Tour de France 2022

( Season 2022 )
Four countries: Denmark, Belgium, Switzerland and France feature on the map for this 109th Tour de France. Denmark will be the tenth country to host the Grand Départ, the most northerly in the Tour's history. On the programme: eight French regions, twenty-nine departments and nearly 3,330 kilometres for twenty-one stages.


Stage 1: Copenhagen/Copenhagen (13.2 km, individual time trial)

The 2022 edition of the Tour de France starts in Copenhagen, the Danish capital, with an individual time trial just over 13 km. The Queen Louise Bridge is reputed to be the busiest cycling route in the world. The riders will start the Tour by heading down the start ramp one by one to tackle a city circuit that will take them past Tivoli Gardens and the Little Mermaid, with a handful of bends that are quite technical.
Stage 2: Roskilde/Nyborg (202.5 km, flat)

The Tour's riders already got a taste of what it's like to ride over the sea in 2015, when they reached the finish in Zeeland. This time, the Great Belt crossing is 18 kilometres long, and there's a strong possibility that the riders will have to battle with gusting winds. The teams that are most adept at dealing with windy conditions will have a tactical card to play.
Stage 3: Vejle/Sønderborg (182 km, flat)

Although the route never strays far from the coast on the Jutland peninsula, it will be less exposed to the wind than the day before, which should make it easier for the sprinters' teams to control the race. Before a transfer and an unusually early first rest day, this stage should see the first round in the battle between the sprinters.

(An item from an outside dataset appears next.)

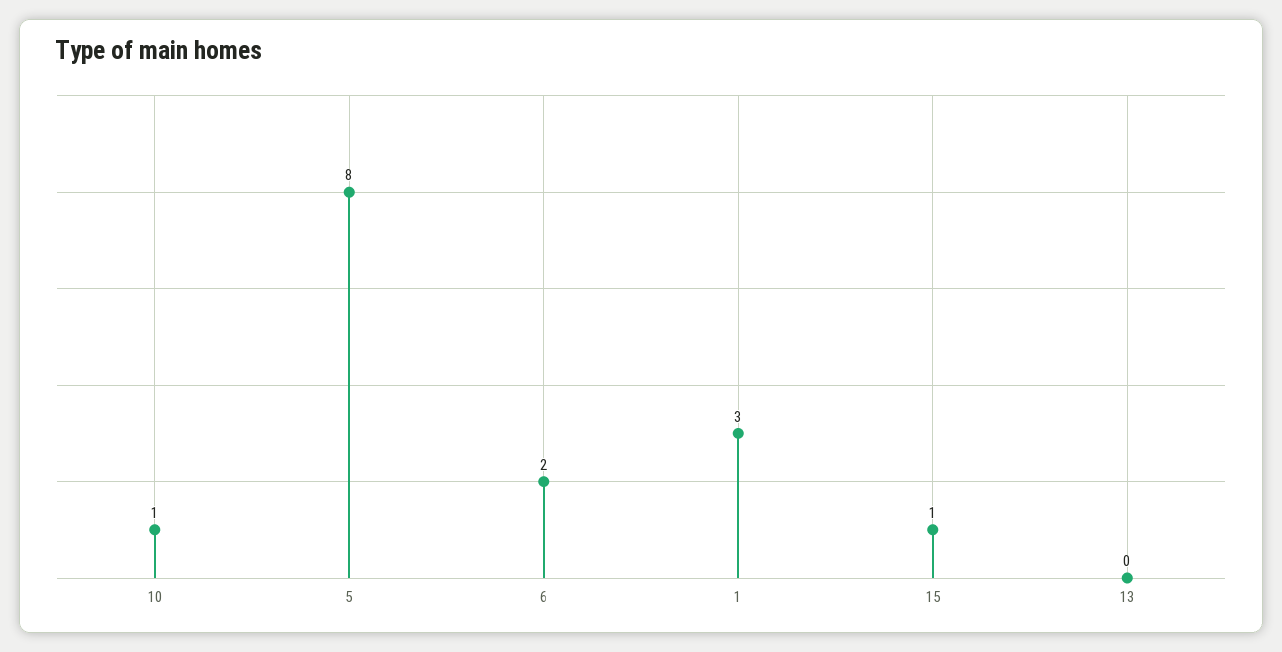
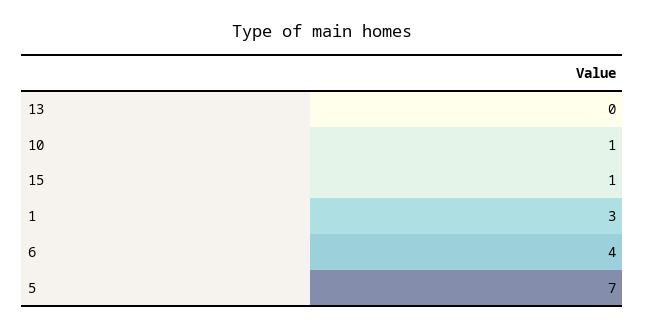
5: 8 -> 7
6: 2 -> 4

Stage 4: Dunkirk/Calais (171.5 km, hilly)

For the fourth stage, it's back to France. Although the stage starts and finishes at sea level, the amount of climbing in between might well give the sprinters some cause for concern. The peloton, for example, will head towards the hills of West Flanders before visiting the Boulonnais hills. There's likely to be lots of long-range attacks, especially in the final section along the coast, which could potentially be windy: the climbs near the Cap Gris-Nez and Cap Blanc-Nez headlands could prove decisive.
Stage 5: Lille Métropole/Arenberg Porte du Hainaut (157 km, hilly)

In 2018, the Tour's last cobblestone stage concluded with John Degenkolb winning in Roubaix. This stage will feature just as much bone-jarring action in what is the most acrobatic challenge of the opening week. Good preparation and full concentration will be the favourites' best weapons for dealing with their apprehension.
Stage 6: Binche/Longwy (220 km, hilly)

This is a long trek through the Ardennes, and the contenders will have to pace themselves well if they want to shine in the finale, which is even tougher than the one featured last time the Tour visited Longwy. The leading puncheurs will be to the fore on the Mur de Pulventeux, located 6 km from the finish (800m long and averaging 12%), and they'll need to push themselves hard if they want to make it through the Côte des Religieuses.
Stage 7: Tomblaine/La Super Planche des Belles Filles (176.5 km, mountain)

Although this is the first summit finish of the 2022 Tour, it doesn't come at the end of an authentic mountain stage. However, La Super Planche des Belles Filles always guarantees a high-intensity finish. The gaps on this steep climb shouldn't be that substantial, but the riders' finishing positions will give a strong indication of the form of the podium contenders.